● TASK TO COMPLETE: Two lines in the data below mark the range: the one with "Python, with results stored in S3." and the one with "historical transaction sequences per". Return both, along with every line between them, exactly.

● LISTED ENTRIES:

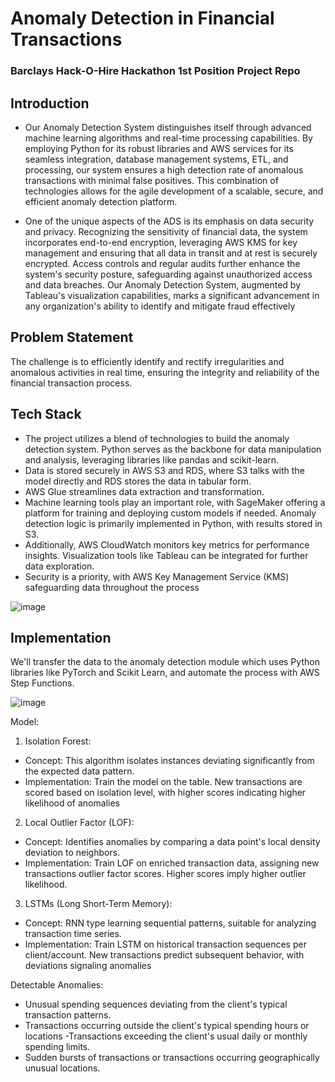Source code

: # Anomaly Detection in Financial Transactions
### Barclays Hack-O-Hire Hackathon 1st Position Project Repo

## Introduction
 - Our Anomaly Detection System distinguishes itself through advanced machine
learning algorithms and real-time processing capabilities. By employing
 Python for its robust libraries and AWS services for its seamless integration,
 database management systems, ETL, and processing, our system ensures a high
 detection rate of anomalous transactions with minimal false positives. This
 combination of technologies allows for the agile development of a scalable,
 secure, and efficient anomaly detection platform.

 - One of the unique aspects of the ADS is its emphasis on data security and
 privacy. Recognizing the sensitivity of financial data, the system incorporates
 end-to-end encryption, leveraging AWS KMS for key management and ensuring
 that all data in transit and at rest is securely encrypted. Access controls and
 regular audits further enhance the system's security posture, safeguarding
 against unauthorized access and data breaches. Our Anomaly Detection System,
 augmented by Tableau's visualization capabilities, marks a significant
 advancement in any organization's ability to identify and mitigate fraud
 effectively

 ## Problem Statement
 The challenge is to efficiently identify and rectify irregularities and
 anomalous activities in real time, ensuring the integrity and reliability of the
 financial transaction process.

 ## Tech Stack
 - The project utilizes a blend of technologies to build the anomaly detection system. 
Python serves as the backbone for data manipulation and analysis, leveraging libraries like
 pandas and scikit-learn. 
- Data is stored securely in AWS S3 and RDS, where S3 talks with the model directly and RDS
 stores the data in tabular form. 
- AWS Glue streamlines data extraction and transformation. 
- Machine learning tools play an important role, with SageMaker offering a platform for training
 and deploying custom models if needed. Anomaly detection logic is primarily implemented in
 Python, with results stored in S3. 
- Additionally, AWS CloudWatch monitors key metrics for performance insights. Visualization
 tools like Tableau can be integrated for further data exploration. 
- Security is a priority, with AWS Key Management Service (KMS) safeguarding data throughout
 the process

![image](https://github.com/AnanyaKinhaa/AnomalyDetection/assets/96624771/ec278850-476c-43e8-8467-97d2e01184bc)

## Implementation
We'll transfer the data to the anomaly
 detection module which uses Python
 libraries like PyTorch and Scikit Learn, and
 automate the process with AWS Step
 Functions. 
 
![image](https://github.com/AnanyaKinhaa/AnomalyDetection/assets/96624771/9b51d49d-a805-4b6a-997f-ed4acbb6ac5b)

Model:
 1. Isolation Forest:
 - Concept: This algorithm isolates
 instances deviating significantly from
 the expected data pattern.
 - Implementation: Train the model on
 the table. New transactions are
 scored based on isolation level, with
 higher scores indicating higher
 likelihood of anomalies

 2. Local Outlier Factor (LOF):
 - Concept: Identifies anomalies by
 comparing a data point's local
 density deviation to neighbors.
 - Implementation: Train LOF on
 enriched transaction data, assigning
 new transactions outlier factor
 scores. Higher scores imply higher
 outlier likelihood.
 3. LSTMs (Long Short-Term Memory):
 - Concept: 
RNN type learning
 sequential patterns, suitable for
 analyzing transaction time series.
 - Implementation: Train LSTM on
 historical transaction sequences per
 client/account. New transactions
 predict subsequent behavior, with
 deviations signaling anomalies

Detectable Anomalies:
 - Unusual 
spending 
sequences
 deviating from the client's typical
 transaction patterns.
- Transactions occurring outside the
 client's typical spending hours or
 locations
-Transactions exceeding the client's
 usual daily or monthly spending
 limits.
- Sudden bursts of transactions or
 transactions 
occurring 
geographically unusual locations.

● PROBLEM SOLUTION:
 Python, with results stored in S3. 
- Additionally, AWS CloudWatch monitors key metrics for performance insights. Visualization
 tools like Tableau can be integrated for further data exploration. 
- Security is a priority, with AWS Key Management Service (KMS) safeguarding data throughout
 the process

![image](https://github.com/AnanyaKinhaa/AnomalyDetection/assets/96624771/ec278850-476c-43e8-8467-97d2e01184bc)

## Implementation
We'll transfer the data to the anomaly
 detection module which uses Python
 libraries like PyTorch and Scikit Learn, and
 automate the process with AWS Step
 Functions. 
 
![image](https://github.com/AnanyaKinhaa/AnomalyDetection/assets/96624771/9b51d49d-a805-4b6a-997f-ed4acbb6ac5b)

Model:
 1. Isolation Forest:
 - Concept: This algorithm isolates
 instances deviating significantly from
 the expected data pattern.
 - Implementation: Train the model on
 the table. New transactions are
 scored based on isolation level, with
 higher scores indicating higher
 likelihood of anomalies

 2. Local Outlier Factor (LOF):
 - Concept: Identifies anomalies by
 comparing a data point's local
 density deviation to neighbors.
 - Implementation: Train LOF on
 enriched transaction data, assigning
 new transactions outlier factor
 scores. Higher scores imply higher
 outlier likelihood.
 3. LSTMs (Long Short-Term Memory):
 - Concept: 
RNN type learning
 sequential patterns, suitable for
 analyzing transaction time series.
 - Implementation: Train LSTM on
 historical transaction sequences per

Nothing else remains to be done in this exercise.